Niatnya adalah untuk menunjukkan bahwa meskipun mengalami kekalahan di medan perang, mereka tetap merupakan kekuatan yang kuat – dan bahwa keinginannya untuk mengambil alih negara tetap tidak berkurang.
Getty Images
Organisasi Kesehatan Dunia (WHO) mengatakan bahwa sekitar 12 juta orang telah terpaksa mengungsi dari rumah mereka sebagai akibat dari kekerasan yang terus berlangsung
Rakyat Sudan telah menanggung beban perang saudara yang brutal ini, yang telah menimbulkan kematian massal, kehancuran, dan pelanggaran hak asasi manusia yang masif terhadap warga sipil.
PBB telah menggambarkan situasi di negara tersebut sebagai krisis kemanusiaan terburuk di dunia. Lebih dari 12 juta orang telah terpaksa mengungsi dan jutaan menghadapi kelangkaan pangan akut, dengan sebagian negara terdorong ke dalam kelaparan.

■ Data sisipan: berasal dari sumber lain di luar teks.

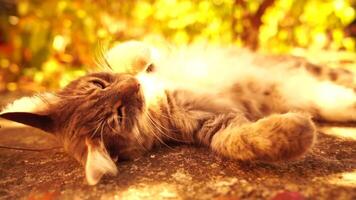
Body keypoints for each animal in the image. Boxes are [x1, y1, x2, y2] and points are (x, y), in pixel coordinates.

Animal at [0, 41, 356, 185]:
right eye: (118, 115)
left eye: (99, 85)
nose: (133, 86)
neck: (158, 97)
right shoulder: (213, 123)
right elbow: (237, 141)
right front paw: (294, 132)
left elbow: (125, 50)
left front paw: (137, 56)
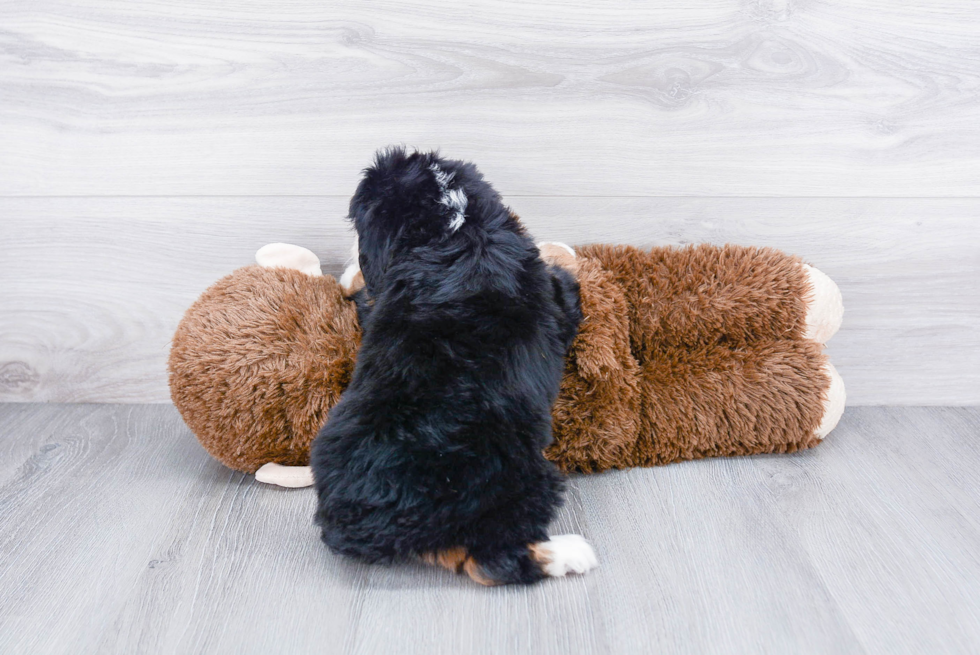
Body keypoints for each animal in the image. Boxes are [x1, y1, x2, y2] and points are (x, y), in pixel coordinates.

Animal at [312, 147, 596, 584]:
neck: (453, 228)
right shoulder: (560, 300)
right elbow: (562, 271)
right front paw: (562, 248)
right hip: (527, 478)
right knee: (495, 560)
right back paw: (570, 553)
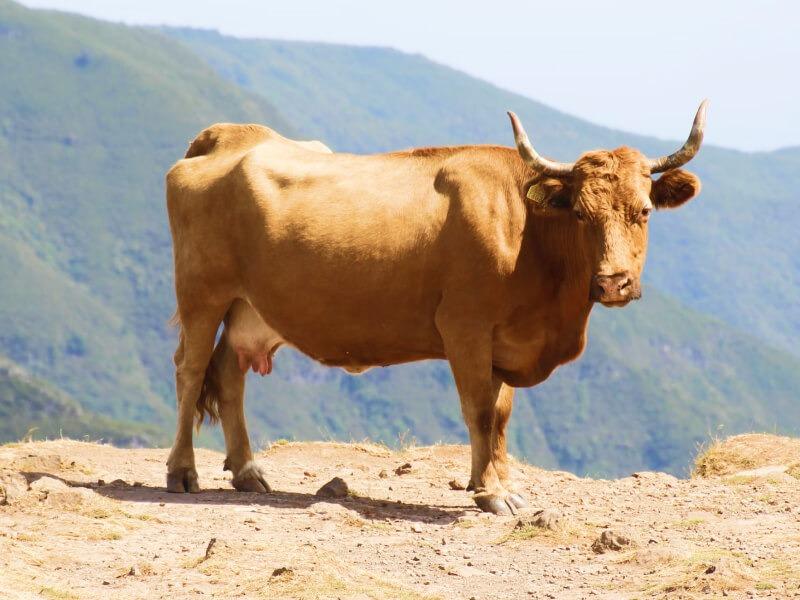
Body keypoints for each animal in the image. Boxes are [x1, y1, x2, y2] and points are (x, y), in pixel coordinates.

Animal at [165, 102, 708, 514]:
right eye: (579, 213)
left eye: (644, 210)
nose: (614, 281)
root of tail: (230, 134)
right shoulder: (464, 326)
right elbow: (480, 411)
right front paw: (491, 493)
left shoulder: (505, 341)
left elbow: (501, 414)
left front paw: (500, 484)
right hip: (201, 293)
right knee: (190, 370)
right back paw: (182, 472)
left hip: (249, 307)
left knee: (228, 371)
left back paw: (247, 471)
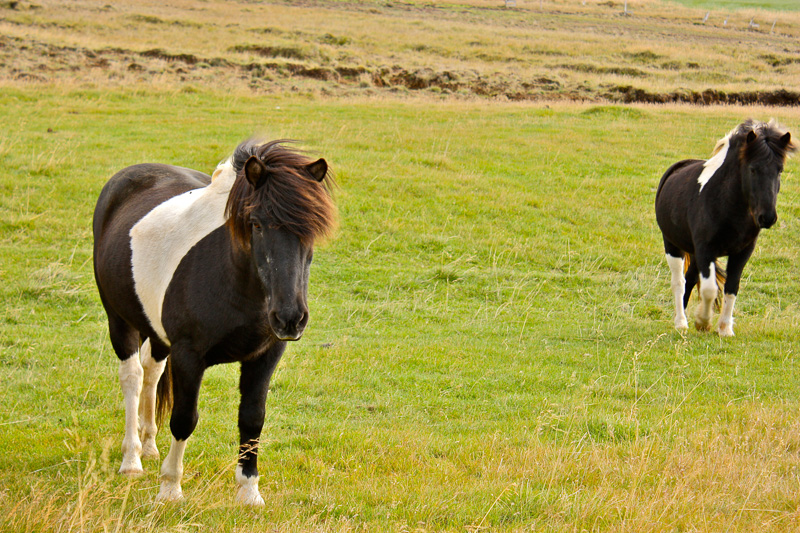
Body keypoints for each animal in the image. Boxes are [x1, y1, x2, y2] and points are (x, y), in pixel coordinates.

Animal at [92, 139, 336, 505]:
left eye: (312, 229)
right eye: (257, 223)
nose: (290, 318)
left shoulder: (266, 355)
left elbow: (252, 419)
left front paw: (249, 490)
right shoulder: (188, 355)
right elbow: (184, 419)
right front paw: (170, 488)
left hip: (158, 333)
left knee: (151, 372)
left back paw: (148, 446)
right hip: (119, 320)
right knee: (132, 377)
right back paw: (132, 459)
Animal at [655, 119, 794, 336]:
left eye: (779, 170)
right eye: (753, 169)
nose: (767, 217)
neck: (727, 205)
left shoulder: (742, 252)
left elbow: (731, 287)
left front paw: (725, 328)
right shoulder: (706, 250)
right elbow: (709, 289)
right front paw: (703, 321)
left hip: (694, 253)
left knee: (690, 278)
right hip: (672, 245)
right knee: (679, 282)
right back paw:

Khartoum adalah salah satu tempat yang diperkirakan akan segera mencapai kondisi kelaparan, setelah menjadi korban pemerkosaan massal oleh prajurit RSF dan pembatasan bantuan oleh pemerintah Sudan. Jadi pergantian kekuasaan di kota itu bisa membuat perbedaan besar bagi kondisi kemanusiaan di sana.
Namun bagi sebagian besar rakyat Sudan, hal ini berarti bahwa untuk saat ini sedikit kemungkinan akan berubah.
Kedua belah pihak telah dituduh menghalangi bantuan darurat, pada dasarnya menggunakannya sebagai senjata perang, menurut pejabat PBB. Dan keduanya juga telah dituduh melakukan kejahatan perang, meskipun para kritikus telah menyoroti RSF atas tuduhan pemerkosaan massal dan genosida.
Tentara akan berharap bahwa merebut Kediaman Presiden membuktikan menjadi pos panggung bagi kemenangan militer yang lebih luas pada akhirnya.
Namun meskipun SAF memiliki momentum, tidak mungkin bahwa salah satu pihak dapat mencapai kemenangan yang memungkinkan mereka untuk memerintah seluruh Sudan, kata International Crisis Group dalam laporan terbaru.
Meskipun demikian, kedua belah pihak telah bersumpah untuk terus berjuang untuk sisa negara, dan upaya untuk menghidupkan kembali pembicaraan perdamaian sejauh ini gagal.